King's Peak Trail - part 2

Sunday, September 28, 2014

To the east, a clear sky is becoming lighter as dawn approaches. I am awake before my alarm with a more than a bit of anticipation about the day. The arid alpine air almost has my wool socks dry. I wish that I could say the same about cold wet boots. I walk over to my food cache to find that a marmot had attempted a raid during the night. It had a go at my feed bag but I have enough left to salvage breakfast and snacks through to lunchtime. Breakfast is a couple packets of instant oatmeal. With water on the boil, I notice near my compact stove, a small plant with some late season berries on it. Looking wider, I see an entire blueberry patch with ripe wild berries. Oatmeal never tasted so good!

Strangely, on my mind is the trek out. It shouldn't be. Three ridges, the Ramparts, Queen's Ridge and King's Peak are backlit with the rising sun; they should be what I am excited about. At 1,450 metres, I contemplate the energy of adding another 600+ metres of elevation to my solo adventure. How could this even be a question? The weather is perfect. I put together and hiked a a good plan to get this high up so far. It is probably not knowing what the trail is like ahead of me but climbing down that ravine now should not be on my mind.

I gather myself with a familiar promise. Continue upward for an hour if I am not seeing progress toward King's Peak, then I can turn around.

With my camera bag and a full Nalgene bottle of water, I took a deep breath and started up the hill.

Lots of small scrambles on the Ramparts lead me to a view of Mount Colonel Foster. I stop to take a picture. Studying the photograph on the small LCD screen of my camera makes the effort of the trip worth it. Of all the pictures I have taken so far, if I only have this picture to take home, the trip would be a success.

Mount Colonel Foster

Apart from one exposed section on Queen's Ridge, the hike is relatively easy. There are enough cairns built allowing me to navigate the southern side of this range. I reach the saddle between Queen's Ridge and the King's Peak approach just as the sun begins to peek around the mountain. I look at my watch; 1,875m. For someone who that spends most of his recreation time at sea level, the view up here is breathtaking.

I have already burned of this morning's oatmeal. Time for a bit more fuel before the discovering King's Peak for the first time.

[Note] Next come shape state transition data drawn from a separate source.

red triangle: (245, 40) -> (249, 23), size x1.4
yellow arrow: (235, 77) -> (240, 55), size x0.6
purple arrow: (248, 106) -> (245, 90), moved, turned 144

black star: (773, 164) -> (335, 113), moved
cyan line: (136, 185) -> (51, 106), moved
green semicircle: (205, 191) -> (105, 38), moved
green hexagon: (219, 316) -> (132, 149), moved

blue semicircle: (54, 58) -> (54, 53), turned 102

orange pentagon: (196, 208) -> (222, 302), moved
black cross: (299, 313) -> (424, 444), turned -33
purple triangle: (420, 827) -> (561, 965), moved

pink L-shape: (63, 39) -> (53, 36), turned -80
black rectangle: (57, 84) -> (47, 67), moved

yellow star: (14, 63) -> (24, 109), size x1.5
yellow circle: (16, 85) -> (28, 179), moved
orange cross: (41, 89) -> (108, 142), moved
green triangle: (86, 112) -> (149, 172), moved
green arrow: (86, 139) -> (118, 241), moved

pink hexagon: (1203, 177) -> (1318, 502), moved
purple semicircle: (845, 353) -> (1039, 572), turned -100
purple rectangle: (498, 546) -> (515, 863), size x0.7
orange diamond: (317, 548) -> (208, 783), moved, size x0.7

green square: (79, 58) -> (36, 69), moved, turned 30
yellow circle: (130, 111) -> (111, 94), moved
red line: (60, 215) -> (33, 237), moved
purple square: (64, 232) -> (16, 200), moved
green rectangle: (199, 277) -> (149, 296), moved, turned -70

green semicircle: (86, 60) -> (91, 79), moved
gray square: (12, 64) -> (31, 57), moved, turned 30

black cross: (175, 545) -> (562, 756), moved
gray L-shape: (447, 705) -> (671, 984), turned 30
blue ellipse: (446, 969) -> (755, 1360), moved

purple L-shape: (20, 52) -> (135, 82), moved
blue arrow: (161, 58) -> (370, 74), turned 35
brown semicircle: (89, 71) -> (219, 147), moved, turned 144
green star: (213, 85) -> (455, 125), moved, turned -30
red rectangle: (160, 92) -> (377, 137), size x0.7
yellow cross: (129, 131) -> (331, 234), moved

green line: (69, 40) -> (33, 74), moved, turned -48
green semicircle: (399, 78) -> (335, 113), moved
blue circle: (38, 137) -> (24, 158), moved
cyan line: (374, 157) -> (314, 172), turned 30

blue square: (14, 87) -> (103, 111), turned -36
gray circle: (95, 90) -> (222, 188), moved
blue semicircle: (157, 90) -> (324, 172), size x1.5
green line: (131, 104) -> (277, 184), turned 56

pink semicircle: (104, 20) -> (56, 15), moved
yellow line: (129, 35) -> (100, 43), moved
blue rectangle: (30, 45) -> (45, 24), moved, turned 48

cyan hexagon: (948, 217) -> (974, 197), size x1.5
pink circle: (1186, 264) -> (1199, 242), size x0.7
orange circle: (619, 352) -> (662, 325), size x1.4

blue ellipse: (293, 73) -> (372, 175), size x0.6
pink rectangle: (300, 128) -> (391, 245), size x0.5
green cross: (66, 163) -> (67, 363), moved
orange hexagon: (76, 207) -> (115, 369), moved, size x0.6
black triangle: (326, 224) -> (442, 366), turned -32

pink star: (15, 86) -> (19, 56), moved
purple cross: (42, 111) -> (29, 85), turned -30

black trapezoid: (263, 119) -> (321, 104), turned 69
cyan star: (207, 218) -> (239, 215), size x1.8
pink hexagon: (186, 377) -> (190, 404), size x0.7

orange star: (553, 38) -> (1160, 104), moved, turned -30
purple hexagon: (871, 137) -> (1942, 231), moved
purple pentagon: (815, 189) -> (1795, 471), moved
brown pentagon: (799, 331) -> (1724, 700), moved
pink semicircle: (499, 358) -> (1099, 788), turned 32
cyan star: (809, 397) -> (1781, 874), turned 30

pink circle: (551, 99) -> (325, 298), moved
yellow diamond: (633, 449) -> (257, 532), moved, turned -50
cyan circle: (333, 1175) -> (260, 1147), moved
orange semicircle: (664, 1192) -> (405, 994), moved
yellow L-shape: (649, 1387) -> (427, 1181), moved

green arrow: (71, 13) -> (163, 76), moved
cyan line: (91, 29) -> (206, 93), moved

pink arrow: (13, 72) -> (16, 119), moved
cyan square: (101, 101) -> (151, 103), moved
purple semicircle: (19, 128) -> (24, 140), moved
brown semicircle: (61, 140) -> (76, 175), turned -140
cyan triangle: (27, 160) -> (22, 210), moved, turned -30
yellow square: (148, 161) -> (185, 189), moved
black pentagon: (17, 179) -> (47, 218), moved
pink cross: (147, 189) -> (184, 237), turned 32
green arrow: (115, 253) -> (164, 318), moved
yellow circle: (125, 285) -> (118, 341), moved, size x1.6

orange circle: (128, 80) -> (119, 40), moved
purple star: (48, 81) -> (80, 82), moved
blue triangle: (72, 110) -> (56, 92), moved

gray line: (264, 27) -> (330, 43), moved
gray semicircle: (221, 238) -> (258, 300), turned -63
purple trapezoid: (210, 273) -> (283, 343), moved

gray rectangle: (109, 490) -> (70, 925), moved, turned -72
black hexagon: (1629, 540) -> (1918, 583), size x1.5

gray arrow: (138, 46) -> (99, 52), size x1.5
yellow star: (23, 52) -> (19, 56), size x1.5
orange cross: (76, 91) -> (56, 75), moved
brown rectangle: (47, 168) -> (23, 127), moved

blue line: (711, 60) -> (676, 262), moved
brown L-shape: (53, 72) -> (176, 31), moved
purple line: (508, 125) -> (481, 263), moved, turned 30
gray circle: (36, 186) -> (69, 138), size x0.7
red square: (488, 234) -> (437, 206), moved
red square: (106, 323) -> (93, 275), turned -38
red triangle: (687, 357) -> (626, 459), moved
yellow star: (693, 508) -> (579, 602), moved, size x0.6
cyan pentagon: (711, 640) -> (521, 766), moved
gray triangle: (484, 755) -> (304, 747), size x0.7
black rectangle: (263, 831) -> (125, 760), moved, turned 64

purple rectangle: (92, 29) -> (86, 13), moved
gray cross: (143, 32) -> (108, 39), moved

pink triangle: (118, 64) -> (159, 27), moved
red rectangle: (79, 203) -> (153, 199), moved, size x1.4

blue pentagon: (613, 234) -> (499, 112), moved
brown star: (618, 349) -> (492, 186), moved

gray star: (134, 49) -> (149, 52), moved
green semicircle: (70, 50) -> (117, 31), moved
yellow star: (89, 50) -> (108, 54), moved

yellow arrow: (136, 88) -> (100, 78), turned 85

A quick glance down at my watch, 2,035 metres; just 30 metres left to go but I may have figuratively hit the wall. In front of me is vertical rock featuring a single seam running up it. Without a harness, rope or the cojones to try, this looks to be the end of my trek. I turn and look to the south. The Elkhorn, a very picturesque mountain is seemingly a tee shot across a valley away. This is a view that many have taken away from a trip up to King's Peak but with more rock above me, I am not at the peak yet.

Staring at the seam as it rises up the wall is not making it any less steep or any less intimidating. Could I really say I went to King's Peak without getting above this wall?

Dejected but finally ok with my decision, I begin my hike down the mountain.

Looking back at the wall, a second vertical crack just west of the last one is now in view. Like the first, this one presents too much exposure for me to attempt. I continue walking, though not in direction that has me losing attitude. Skirting the base of the wall a third vertical crack appears. It would be a scramble but...

A small pile of rocks is the safe refuge for a painted PVC tube; it is adorned with a sticker reading "The Alpine Club of Canada." Its end cap is easy to pull off and a pencil and logbook are the contents that the tube is protecting. Signing my name and I find my self smiling with the excitement.

I am all alone at the top of this mountain and for a this tiny moment, King of King's Peak.